▶ [Provided text]
+ + + +
Lawrence “DJ Muggs” Muggerud has tremendous influence as a producer. As the producer/DJ for Cypress Hill, he has been instrumental in creating the legendary group’s sound that made them one of the best hip-hop groups to emerge during the 1990s. His use of dusty soul, jazz, and rock samples and his gritty aesthetic made him one of the best producers of the early ’90s.
Even while working behind the boards for Cypress Hill and establishing the Soul Assassins collective, he kept himself busy. He spearheaded a number of Souls Assassins compilations, produced for dozens of artists and mentored Alan “The Alchemist” Maman, one of the most gifted hip-hop producers working today. Muggs has spent most of the last 15 years working on collaborative projects with artists like GZA, Planet Asia, Sicken Jacken, Ill Bill, and Meyhem Lauren.
Muggs’ long and storied career has spawned many disciples. You can still hear his musical influence on the RZA’s production style, especially during the Wu-Tang Clan’s mid 1990s heyday. It’s also apparent not only in the beats by The Alchemist, but also eccentric producers like Madlib, and the down-and-dirty, rugged production styles of beatsmiths Daringer, DirtyDiggs, and Camouflage Monk.
Dia Del Asesinato (a.k.a. “Day of Murder”) is the third Soul Assassins compilation and Muggs’ first in nearly 20 years. In many respects, Dia Del Asesinato resembles an album produced by The Alchemist or recorded by the Conway and Westside Gunn’s of the world. At 12 tracks and close to 27 minutes in length, it’s notable for its brevity, and features songs that are almost entirely less than three minutes in length. Muggs might not be trailblazing as much as he used to, but in reinterpreting a sound he helped pioneer, he creates a very good album.
Muggs enlists an impressive roster of “street” rappers for Dia Del Asesinato, including both stalwarts like Kool G Rap, Raekwon, MF DOOM, and Freddie Gibbs, and more underground artists like Mach Hommy, Hus Kingpin, and Eto. Unlike previous Soul Assassins albums, which featured different artists on each track, many of the emcees here make multiple appearances. Given the brevity of many of the songs, this works well, as it allows these artists to shine over different types of production.
+ + + +
▶ [Extracted data]
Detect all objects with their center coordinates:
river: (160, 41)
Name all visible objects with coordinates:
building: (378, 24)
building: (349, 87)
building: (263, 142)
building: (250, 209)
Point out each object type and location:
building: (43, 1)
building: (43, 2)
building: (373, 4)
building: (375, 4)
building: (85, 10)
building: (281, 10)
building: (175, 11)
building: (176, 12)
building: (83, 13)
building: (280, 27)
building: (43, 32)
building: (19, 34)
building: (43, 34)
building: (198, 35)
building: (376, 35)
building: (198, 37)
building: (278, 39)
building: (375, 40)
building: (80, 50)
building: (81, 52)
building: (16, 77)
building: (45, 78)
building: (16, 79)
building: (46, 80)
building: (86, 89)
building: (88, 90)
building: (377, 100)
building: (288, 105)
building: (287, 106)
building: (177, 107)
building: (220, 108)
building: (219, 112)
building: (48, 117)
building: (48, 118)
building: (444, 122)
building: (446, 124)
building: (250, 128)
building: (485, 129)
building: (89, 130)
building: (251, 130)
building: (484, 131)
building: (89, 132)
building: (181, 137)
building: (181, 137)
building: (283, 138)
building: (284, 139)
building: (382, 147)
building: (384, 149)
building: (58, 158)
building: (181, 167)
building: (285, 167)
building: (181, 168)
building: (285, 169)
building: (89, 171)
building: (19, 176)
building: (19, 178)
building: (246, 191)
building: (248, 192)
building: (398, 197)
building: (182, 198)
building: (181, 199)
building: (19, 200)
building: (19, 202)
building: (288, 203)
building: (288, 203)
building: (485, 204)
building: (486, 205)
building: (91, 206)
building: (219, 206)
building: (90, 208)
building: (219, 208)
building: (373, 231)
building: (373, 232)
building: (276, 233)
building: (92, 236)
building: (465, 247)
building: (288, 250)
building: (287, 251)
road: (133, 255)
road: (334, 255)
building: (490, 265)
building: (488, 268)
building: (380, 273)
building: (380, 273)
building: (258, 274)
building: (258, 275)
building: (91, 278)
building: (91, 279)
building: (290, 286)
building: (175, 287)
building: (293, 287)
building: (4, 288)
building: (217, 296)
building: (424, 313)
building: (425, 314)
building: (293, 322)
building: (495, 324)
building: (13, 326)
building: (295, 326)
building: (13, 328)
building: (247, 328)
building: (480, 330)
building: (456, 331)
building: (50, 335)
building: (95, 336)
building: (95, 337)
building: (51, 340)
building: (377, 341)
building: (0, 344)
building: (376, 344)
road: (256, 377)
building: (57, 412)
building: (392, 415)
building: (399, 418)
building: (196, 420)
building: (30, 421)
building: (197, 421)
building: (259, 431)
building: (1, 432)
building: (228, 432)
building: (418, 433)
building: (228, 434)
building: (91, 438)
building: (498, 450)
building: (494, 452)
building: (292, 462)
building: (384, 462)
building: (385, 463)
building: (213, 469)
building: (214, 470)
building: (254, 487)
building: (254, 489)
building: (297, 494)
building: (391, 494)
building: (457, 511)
+ + + +
▶ [Actions to take]
1 – Copy the records word for word, from their first line through the line containing "building: (446, 124)", including that line.
2 – Resume the review of DJ Muggs and Dia Del Asesinato after its last sentence.

▶ [Answers to the exercises]
1 –
Detect all objects with their center coordinates:
river: (160, 41)
Name all visible objects with coordinates:
building: (378, 24)
building: (349, 87)
building: (263, 142)
building: (250, 209)
Point out each object type and location:
building: (43, 1)
building: (43, 2)
building: (373, 4)
building: (375, 4)
building: (85, 10)
building: (281, 10)
building: (175, 11)
building: (176, 12)
building: (83, 13)
building: (280, 27)
building: (43, 32)
building: (19, 34)
building: (43, 34)
building: (198, 35)
building: (376, 35)
building: (198, 37)
building: (278, 39)
building: (375, 40)
building: (80, 50)
building: (81, 52)
building: (16, 77)
building: (45, 78)
building: (16, 79)
building: (46, 80)
building: (86, 89)
building: (88, 90)
building: (377, 100)
building: (288, 105)
building: (287, 106)
building: (177, 107)
building: (220, 108)
building: (219, 112)
building: (48, 117)
building: (48, 118)
building: (444, 122)
building: (446, 124)

2 –
The album starts off on the right foot with “Day of the Dead,” a noisy guitar and drums-driven track featuring verses from the street-rhyme pioneer and quintessential emcee, Kool G Rap. G Rap is enjoying a bit of late career renaissance himself, and here he sounds adept delivering a rugged verse with his trademark rapid-fire flow, rapping “Got a plot to sever their heads ’til their nerves twitch / Hit ’em with words to these verses and they disperse quick.”
G Rap then teams with DOOM on the dark and eerie “Assassination Day.” The song was initially marketed as part of a two-song release by Muggs and DOOM, and while the Metal-Faced villain contributes a decent verse, G Rap is the star of the show, kicking lines like “Place is exquisite, safe with the digits, safe in the district / My paper straight, was makin' the difference, steak with some brisket.”
Two of the album’s high points are the pair of tracks featuring Raekwon. Muggs and Raekwon have worked together in the past, and the Shao-Lin legend continues to sound comfortable over all types of Muggs’ production. “Yacht Party” is a psychedelic-sounding solo exhibition for Raekwon, as he takes it back to the Wu-Gambino, kicking that marvelous fly shit over a filtered loop. Muggs goes the drum-less production route, letting the often lush but at times muffled flutes, guitars and keys shine on their own.
Meanwhile, “Black Snow Beach,” a team-up featuring Raekwon and Queens’ Meyhem Lauren, sports a string loop and crunchy drums that sound at home with the early Wu-Tang flying guillotine days, with the Chef rapping, “I’m Willie Hutch with a Dutch; we like the Panthers, n***a / Blow every stove to the stage up; advance me, n***as.”
The elusive and mysterious Mach Hommy appears on a pair of tracks well, further demonstrating his lyrical acumen. “Blue Horseshoes” is the most traditionally structured song on Dia Del Asesinato, as Hommy kicks a pair of verses, complete with a memorable hook. Production-wise, it’s not nearly as accessible, featuring Hommy rhyming with a layer of static and distortion over his vocals, rhyming over what sounds like warped guitars and horns and a thundering drum track. “Contagion Theory” is a musically mellower affair, but subject matter-wise delves deeper, as Hommy kicks laid-back lyrics about the contagious nature of poverty over a one to two bar horn snippet.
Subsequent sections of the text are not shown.